What is the distance between the motion sensor and the cart

[Mr. Goosemahn]

Homework Statement

a.) The ultrasonic motion sensor sends pulses of the ultrasound toward a cart on the low-friction track and determines the distance by the time an echo takes to return. The temperature in the lab is equal to 20 °C. What is the distance between the motion sensor and the cart, if the reflected echo was recorded after 4.17 ms (1 ms = 0.001 s)?

b.) The velocity of sound in air is a function of temperature and increases by 0.6 m/s for every degree Celsius (°C) of temperature increase. The temperature in the lab has increased by = 6.11°C, but students did not noticed that change and they were using the sound velocity value for 20°C (343 m/s). The result of the measurements was incorrect. What is the apparent distance for the increased temperature?

Homework Equations

D=(v*t)/2

The Attempt at a Solution

I got the first answer right, getting 0.715781. I tried using the same equation for the second question, but got nothing. Help?

 

[berkeman]

Homework Statement

a.) The ultrasonic motion sensor sends pulses of the ultrasound toward a cart on the low-friction track and determines the distance by the time an echo takes to return. The temperature in the lab is equal to 20 °C. What is the distance between the motion sensor and the cart, if the reflected echo was recorded after 4.17 ms (1 ms = 0.001 s)?

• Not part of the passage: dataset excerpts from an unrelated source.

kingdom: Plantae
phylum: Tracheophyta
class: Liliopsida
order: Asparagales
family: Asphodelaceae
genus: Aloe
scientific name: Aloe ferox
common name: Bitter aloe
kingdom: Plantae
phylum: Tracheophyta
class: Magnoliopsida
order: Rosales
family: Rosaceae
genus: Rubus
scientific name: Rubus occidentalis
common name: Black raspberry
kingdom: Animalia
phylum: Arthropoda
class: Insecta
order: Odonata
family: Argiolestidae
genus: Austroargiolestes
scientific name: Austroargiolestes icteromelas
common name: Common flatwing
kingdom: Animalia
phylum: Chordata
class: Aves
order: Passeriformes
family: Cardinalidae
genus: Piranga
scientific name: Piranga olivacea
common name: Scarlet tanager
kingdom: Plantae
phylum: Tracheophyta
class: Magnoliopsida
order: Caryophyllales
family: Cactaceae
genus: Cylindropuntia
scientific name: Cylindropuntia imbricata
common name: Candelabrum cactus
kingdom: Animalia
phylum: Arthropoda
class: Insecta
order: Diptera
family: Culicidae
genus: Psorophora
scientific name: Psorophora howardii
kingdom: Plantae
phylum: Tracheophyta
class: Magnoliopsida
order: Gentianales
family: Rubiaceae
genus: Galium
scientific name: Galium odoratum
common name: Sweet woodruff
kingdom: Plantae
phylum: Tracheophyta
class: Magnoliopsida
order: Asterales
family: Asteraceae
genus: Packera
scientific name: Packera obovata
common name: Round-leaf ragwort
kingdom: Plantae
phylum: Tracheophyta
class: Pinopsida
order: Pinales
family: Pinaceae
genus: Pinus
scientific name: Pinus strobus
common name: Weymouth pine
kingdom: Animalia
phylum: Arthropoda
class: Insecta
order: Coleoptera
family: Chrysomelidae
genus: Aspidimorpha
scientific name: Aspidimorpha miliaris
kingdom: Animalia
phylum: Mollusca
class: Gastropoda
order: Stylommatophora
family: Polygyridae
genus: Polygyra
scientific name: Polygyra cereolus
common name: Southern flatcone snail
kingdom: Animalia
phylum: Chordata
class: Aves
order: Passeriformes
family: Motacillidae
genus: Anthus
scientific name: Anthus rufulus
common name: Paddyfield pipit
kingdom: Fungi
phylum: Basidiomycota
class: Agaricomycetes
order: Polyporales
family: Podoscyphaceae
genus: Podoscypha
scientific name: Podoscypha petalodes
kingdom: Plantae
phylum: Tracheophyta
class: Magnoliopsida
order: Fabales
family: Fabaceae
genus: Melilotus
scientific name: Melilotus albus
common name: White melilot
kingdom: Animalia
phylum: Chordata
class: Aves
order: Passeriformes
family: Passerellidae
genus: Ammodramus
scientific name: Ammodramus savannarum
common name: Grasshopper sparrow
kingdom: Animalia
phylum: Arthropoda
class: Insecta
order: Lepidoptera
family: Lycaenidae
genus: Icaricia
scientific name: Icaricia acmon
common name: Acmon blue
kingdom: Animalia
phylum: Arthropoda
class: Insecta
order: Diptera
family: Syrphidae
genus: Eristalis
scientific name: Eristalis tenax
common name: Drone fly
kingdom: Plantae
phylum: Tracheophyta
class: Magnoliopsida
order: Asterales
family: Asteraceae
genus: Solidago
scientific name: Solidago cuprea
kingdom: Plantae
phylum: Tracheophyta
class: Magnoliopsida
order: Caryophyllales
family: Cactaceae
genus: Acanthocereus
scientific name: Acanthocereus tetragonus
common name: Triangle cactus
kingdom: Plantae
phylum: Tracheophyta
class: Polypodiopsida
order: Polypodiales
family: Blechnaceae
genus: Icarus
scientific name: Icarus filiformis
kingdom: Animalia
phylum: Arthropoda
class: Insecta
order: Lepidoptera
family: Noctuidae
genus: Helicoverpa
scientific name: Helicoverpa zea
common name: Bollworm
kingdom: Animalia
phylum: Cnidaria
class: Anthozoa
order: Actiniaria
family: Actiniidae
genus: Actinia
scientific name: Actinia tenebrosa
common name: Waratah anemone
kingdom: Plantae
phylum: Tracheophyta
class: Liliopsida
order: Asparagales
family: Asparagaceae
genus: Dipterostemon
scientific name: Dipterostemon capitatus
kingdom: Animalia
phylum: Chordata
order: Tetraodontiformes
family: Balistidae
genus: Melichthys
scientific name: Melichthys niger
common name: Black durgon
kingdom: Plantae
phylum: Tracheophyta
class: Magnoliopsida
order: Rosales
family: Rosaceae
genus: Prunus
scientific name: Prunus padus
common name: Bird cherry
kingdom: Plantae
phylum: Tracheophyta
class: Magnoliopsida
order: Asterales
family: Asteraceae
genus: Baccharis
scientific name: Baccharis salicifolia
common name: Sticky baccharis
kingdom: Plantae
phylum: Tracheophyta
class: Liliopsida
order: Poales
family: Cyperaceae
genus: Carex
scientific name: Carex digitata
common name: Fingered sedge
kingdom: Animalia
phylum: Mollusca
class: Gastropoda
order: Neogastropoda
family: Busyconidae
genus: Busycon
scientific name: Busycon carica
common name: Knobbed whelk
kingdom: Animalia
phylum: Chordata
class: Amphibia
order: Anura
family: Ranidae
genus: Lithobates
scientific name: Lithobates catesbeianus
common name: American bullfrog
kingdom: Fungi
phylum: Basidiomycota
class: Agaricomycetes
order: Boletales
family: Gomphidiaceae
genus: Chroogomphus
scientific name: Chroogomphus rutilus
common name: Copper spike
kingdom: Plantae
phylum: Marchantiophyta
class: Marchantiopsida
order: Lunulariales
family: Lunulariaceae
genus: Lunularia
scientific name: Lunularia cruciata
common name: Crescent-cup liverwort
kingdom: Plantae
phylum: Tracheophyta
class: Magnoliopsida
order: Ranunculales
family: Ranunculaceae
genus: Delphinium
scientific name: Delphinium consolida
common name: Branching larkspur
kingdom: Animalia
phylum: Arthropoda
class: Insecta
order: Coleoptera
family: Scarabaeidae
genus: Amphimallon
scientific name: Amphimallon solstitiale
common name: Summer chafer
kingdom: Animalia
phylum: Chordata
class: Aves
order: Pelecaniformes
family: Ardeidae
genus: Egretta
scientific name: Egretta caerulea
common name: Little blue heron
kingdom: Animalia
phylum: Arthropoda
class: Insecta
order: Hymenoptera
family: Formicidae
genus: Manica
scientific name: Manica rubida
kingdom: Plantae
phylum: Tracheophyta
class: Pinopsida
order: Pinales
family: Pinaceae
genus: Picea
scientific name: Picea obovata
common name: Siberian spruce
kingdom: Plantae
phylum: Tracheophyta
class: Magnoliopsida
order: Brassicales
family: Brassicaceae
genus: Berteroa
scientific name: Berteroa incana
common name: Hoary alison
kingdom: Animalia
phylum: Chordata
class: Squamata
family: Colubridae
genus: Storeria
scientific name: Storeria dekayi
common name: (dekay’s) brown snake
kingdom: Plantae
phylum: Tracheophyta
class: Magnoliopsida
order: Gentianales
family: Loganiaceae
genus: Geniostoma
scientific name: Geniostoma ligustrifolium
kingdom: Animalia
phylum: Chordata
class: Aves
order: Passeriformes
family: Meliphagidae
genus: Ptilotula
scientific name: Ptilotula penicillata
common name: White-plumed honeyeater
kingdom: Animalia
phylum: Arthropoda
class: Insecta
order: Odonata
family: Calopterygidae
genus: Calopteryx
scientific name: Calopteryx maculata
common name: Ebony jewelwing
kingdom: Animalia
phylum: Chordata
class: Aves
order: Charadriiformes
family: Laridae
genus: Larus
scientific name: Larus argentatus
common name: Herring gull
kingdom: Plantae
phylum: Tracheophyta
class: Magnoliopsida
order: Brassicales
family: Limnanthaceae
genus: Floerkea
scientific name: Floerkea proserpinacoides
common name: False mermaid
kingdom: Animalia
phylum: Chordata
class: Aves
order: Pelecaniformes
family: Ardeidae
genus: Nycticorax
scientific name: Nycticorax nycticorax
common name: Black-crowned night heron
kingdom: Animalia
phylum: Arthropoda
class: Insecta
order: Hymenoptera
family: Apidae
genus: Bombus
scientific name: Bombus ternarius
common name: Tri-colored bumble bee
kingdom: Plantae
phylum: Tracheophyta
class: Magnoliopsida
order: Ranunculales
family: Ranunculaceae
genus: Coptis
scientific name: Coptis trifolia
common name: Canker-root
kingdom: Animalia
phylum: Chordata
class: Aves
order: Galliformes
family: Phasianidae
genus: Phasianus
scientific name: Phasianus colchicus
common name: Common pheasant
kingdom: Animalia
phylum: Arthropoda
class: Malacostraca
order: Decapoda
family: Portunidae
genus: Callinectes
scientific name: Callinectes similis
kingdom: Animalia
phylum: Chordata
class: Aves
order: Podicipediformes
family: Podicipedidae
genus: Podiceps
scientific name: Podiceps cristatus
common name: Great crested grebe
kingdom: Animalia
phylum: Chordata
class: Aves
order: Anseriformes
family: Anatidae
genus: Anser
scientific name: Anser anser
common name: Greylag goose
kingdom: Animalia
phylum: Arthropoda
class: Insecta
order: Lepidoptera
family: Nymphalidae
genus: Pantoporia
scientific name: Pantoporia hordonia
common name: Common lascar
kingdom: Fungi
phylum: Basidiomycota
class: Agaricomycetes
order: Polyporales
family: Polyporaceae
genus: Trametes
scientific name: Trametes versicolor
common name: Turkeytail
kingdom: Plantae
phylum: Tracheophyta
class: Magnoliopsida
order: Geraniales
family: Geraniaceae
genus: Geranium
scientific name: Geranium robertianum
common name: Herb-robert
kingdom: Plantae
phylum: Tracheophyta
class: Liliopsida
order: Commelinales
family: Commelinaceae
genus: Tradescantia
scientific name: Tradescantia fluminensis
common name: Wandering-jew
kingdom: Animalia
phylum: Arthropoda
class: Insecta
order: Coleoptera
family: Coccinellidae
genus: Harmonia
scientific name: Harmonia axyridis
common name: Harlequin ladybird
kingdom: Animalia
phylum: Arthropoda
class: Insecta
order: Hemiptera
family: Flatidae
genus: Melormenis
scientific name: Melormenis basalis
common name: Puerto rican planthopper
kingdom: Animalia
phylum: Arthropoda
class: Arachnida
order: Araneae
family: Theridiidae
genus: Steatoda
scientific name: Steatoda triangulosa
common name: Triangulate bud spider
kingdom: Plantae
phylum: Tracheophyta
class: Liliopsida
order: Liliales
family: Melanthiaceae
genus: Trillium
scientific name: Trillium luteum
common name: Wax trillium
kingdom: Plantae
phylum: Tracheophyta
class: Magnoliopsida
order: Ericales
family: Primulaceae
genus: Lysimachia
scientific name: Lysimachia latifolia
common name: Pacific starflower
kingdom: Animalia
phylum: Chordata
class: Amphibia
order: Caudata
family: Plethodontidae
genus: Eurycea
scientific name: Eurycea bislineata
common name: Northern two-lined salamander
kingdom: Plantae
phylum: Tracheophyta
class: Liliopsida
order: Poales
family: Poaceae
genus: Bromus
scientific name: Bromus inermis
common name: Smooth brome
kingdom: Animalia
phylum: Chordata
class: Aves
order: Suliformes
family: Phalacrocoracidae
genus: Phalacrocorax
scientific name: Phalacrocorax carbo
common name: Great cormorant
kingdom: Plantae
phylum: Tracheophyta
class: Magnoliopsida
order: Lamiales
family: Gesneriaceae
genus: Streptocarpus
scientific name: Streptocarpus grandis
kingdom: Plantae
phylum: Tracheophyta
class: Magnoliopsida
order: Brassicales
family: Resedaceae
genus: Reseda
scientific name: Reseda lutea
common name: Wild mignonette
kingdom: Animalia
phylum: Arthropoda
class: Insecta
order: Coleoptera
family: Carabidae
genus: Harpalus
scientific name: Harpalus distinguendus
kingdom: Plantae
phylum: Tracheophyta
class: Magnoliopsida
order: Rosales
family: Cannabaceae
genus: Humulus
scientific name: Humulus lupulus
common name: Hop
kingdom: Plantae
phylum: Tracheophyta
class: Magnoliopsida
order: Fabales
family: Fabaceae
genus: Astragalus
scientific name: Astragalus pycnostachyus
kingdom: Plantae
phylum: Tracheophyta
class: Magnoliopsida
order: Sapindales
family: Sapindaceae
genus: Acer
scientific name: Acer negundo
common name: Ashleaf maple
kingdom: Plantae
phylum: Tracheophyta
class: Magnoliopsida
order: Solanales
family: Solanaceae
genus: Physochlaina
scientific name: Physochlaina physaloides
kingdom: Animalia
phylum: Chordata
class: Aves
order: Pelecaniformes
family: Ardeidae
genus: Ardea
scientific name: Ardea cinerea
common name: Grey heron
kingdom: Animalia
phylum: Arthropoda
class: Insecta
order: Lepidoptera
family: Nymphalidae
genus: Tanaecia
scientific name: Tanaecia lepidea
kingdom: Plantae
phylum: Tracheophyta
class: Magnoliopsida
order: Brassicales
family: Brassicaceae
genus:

b.) The velocity of sound in air is a function of temperature and increases by 0.6 m/s for every degree Celsius (°C) of temperature increase. The temperature in the lab has increased by = 6.11°C, but students did not noticed that change and they were using the sound velocity value for 20°C (343 m/s). The result of the measurements was incorrect. What is the apparent distance for the increased temperature?

Homework Equations

D=(v*t)/2

The Attempt at a Solution

I got the first answer right, getting 0.715781. I tried using the same equation for the second question, but got nothing. Help?

Please post the details of your work; we will look for errors. Thanks.

 

[Mr. Goosemahn]

For the first one, I plugged in the velocity (343.3), and the time (4.17 ms, which turns to 0.00417 seconds) and carried out the formula.

D = (343.3*0.00417)/2 = 0.7157805

For the second one, I tried using the same equation and I plugged in 0.6 for V and 26.11 for time, but I got an incorrect answer.

D = (0.6*(6.11/0.6))/2 = 3.05500.

I'm pretty sure I'm doing something wrong regarding the time, but I could be doing everything wrong, quite honestly. I don't know what is the correct equation for this, but that's how I tried solving it.

 

[Integral]

You cannot simply close your eyes and plug numbers into formulas.
Use the numbers given for the temperature change to compute the correct speed of sound for the lab temperaure. Then use the corrected speed of sound in the given equation.